▸ Written problem: Convert these records into a numbered list with one line per item, dropping all blank lines. Leave the pictures out of the answer.

Recorded data
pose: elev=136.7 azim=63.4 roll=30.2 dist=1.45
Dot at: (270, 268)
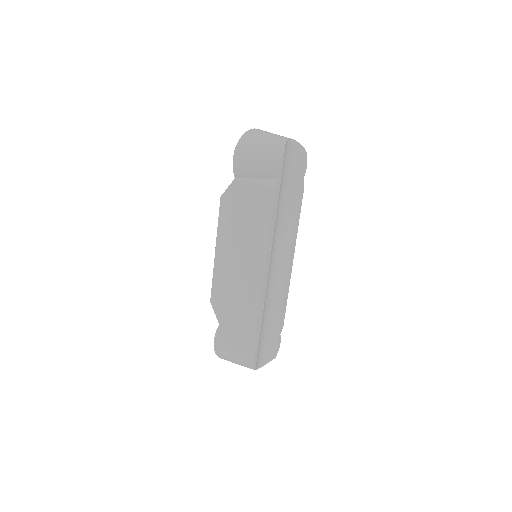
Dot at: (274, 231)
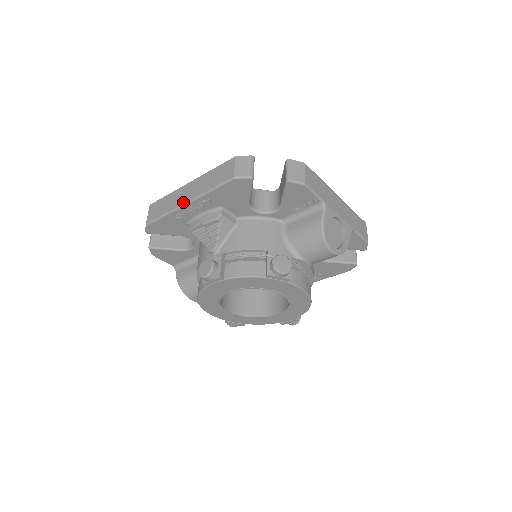
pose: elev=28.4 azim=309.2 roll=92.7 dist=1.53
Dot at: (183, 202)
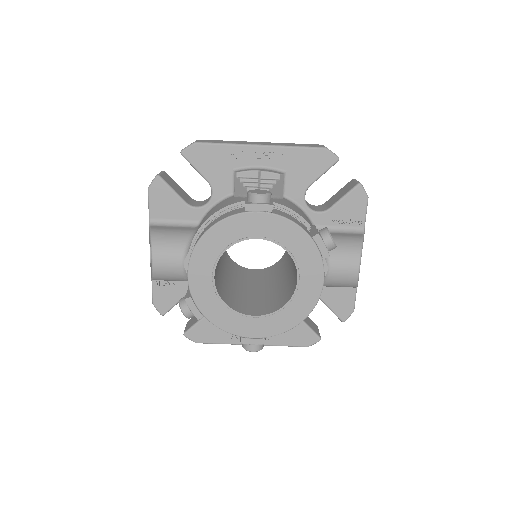
Dot at: (255, 143)
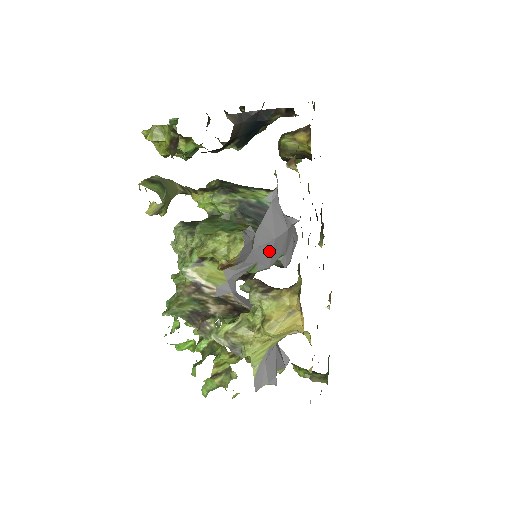
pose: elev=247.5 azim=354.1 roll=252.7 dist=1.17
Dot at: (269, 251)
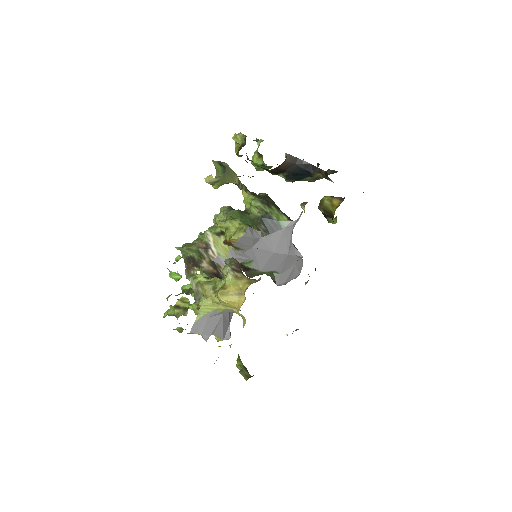
Dot at: (265, 258)
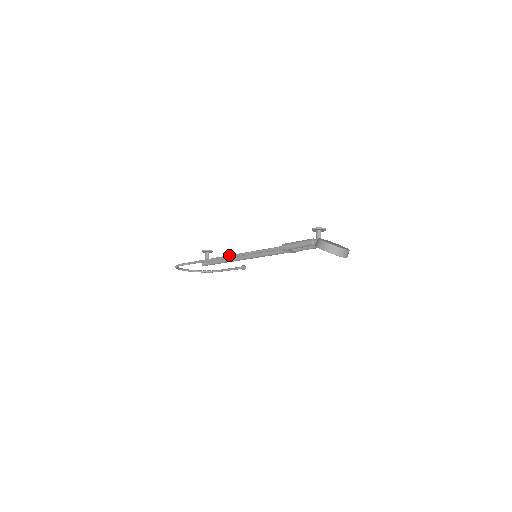
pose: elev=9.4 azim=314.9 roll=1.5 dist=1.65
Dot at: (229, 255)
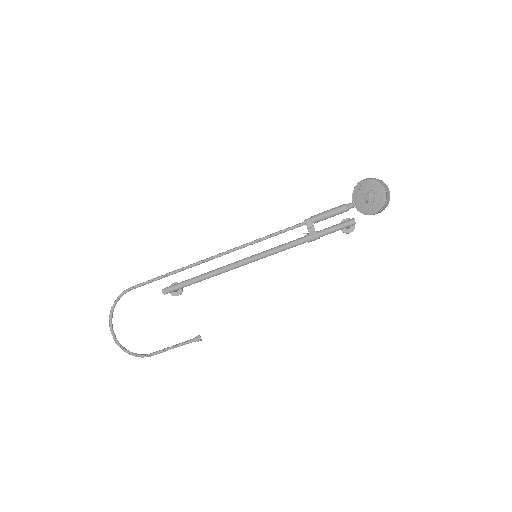
Dot at: (222, 253)
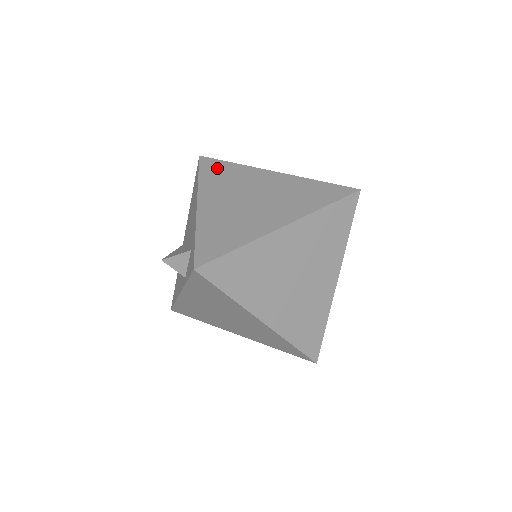
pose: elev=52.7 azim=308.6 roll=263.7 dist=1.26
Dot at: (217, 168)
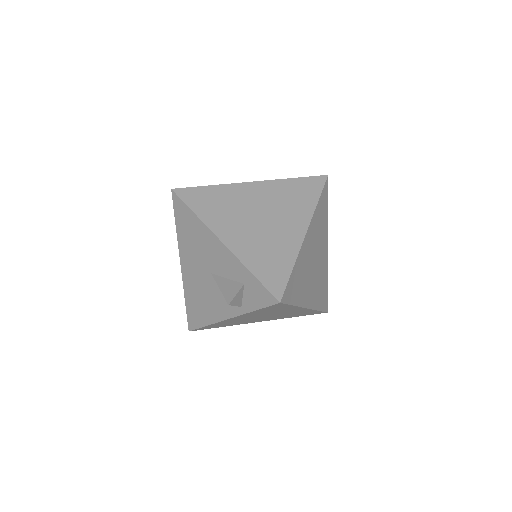
Dot at: (202, 197)
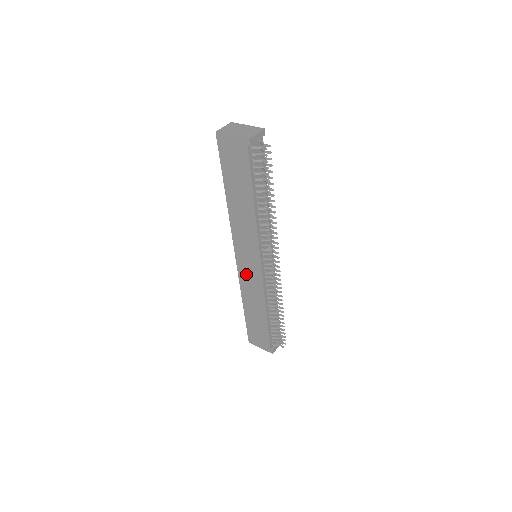
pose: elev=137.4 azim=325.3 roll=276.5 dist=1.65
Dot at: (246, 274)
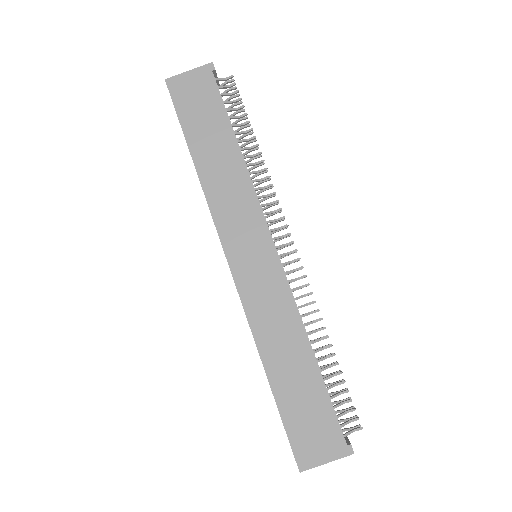
Dot at: (254, 286)
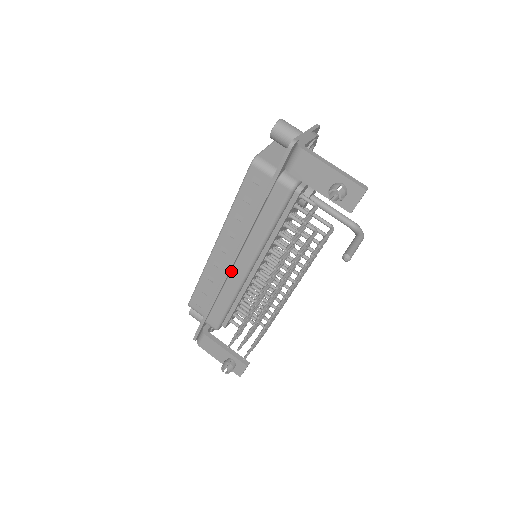
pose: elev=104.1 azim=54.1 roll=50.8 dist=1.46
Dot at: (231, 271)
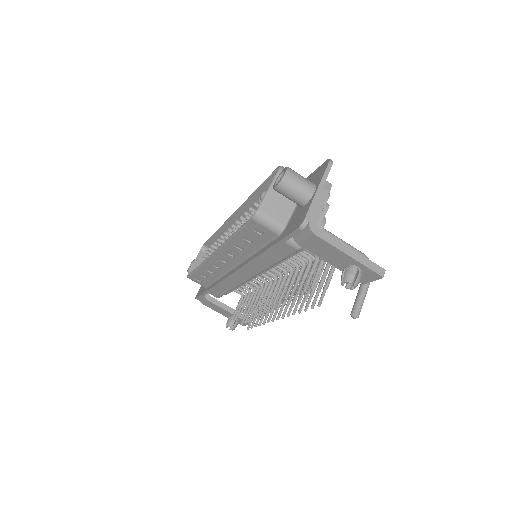
Dot at: occluded
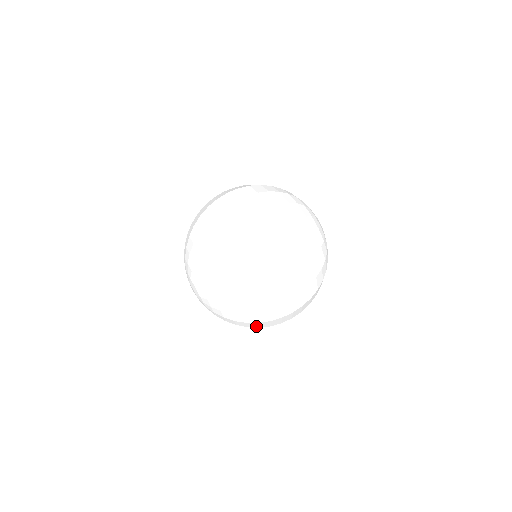
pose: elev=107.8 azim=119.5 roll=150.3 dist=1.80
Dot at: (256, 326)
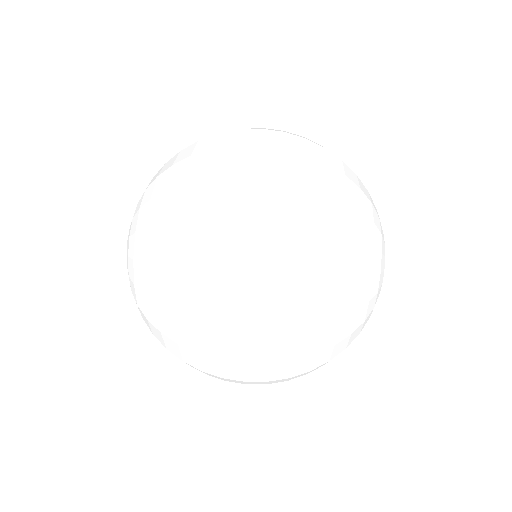
Dot at: (171, 258)
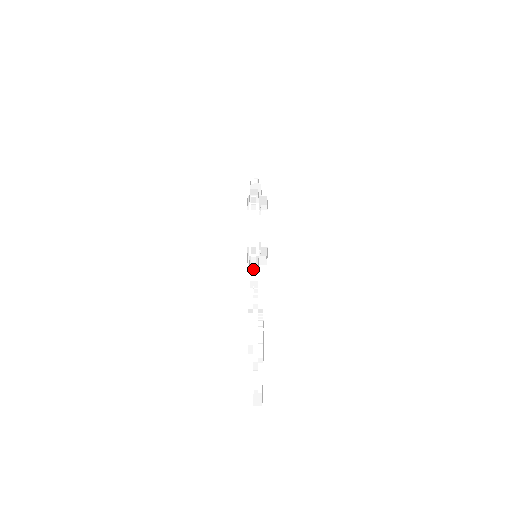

▸ Task answer:
1. pose: elev=136.7 azim=63.4 roll=30.2 dist=1.45
2. Dot at: (270, 268)
3. Dot at: (274, 231)
4. pose: elev=28.4 azim=309.2 roll=92.7 dist=1.53
5. Dot at: (183, 202)
6. Dot at: (255, 143)
7. pose: elev=247.5 azim=354.1 roll=252.7 dist=1.17
8. Dot at: (269, 251)
9. Dot at: (265, 258)
10. pose: elev=9.4 azim=314.9 roll=1.5 dist=1.65
11. Dot at: (229, 255)
12. Dot at: (222, 253)
13. pose: elev=52.7 azim=308.6 roll=263.7 dist=1.26
14. Dot at: (217, 168)
15. Dot at: (202, 197)
16. pose: elev=137.4 azim=325.3 roll=276.5 dist=1.65
17. Dot at: (246, 274)
18. Dot at: (254, 286)
19. pose: elev=104.1 azim=54.1 roll=50.8 dist=1.46
20. Dot at: (231, 271)
21. Dot at: occluded
22. pose: elev=107.8 azim=119.5 roll=150.3 dist=1.80
23. Dot at: (256, 326)
24. Dot at: (171, 258)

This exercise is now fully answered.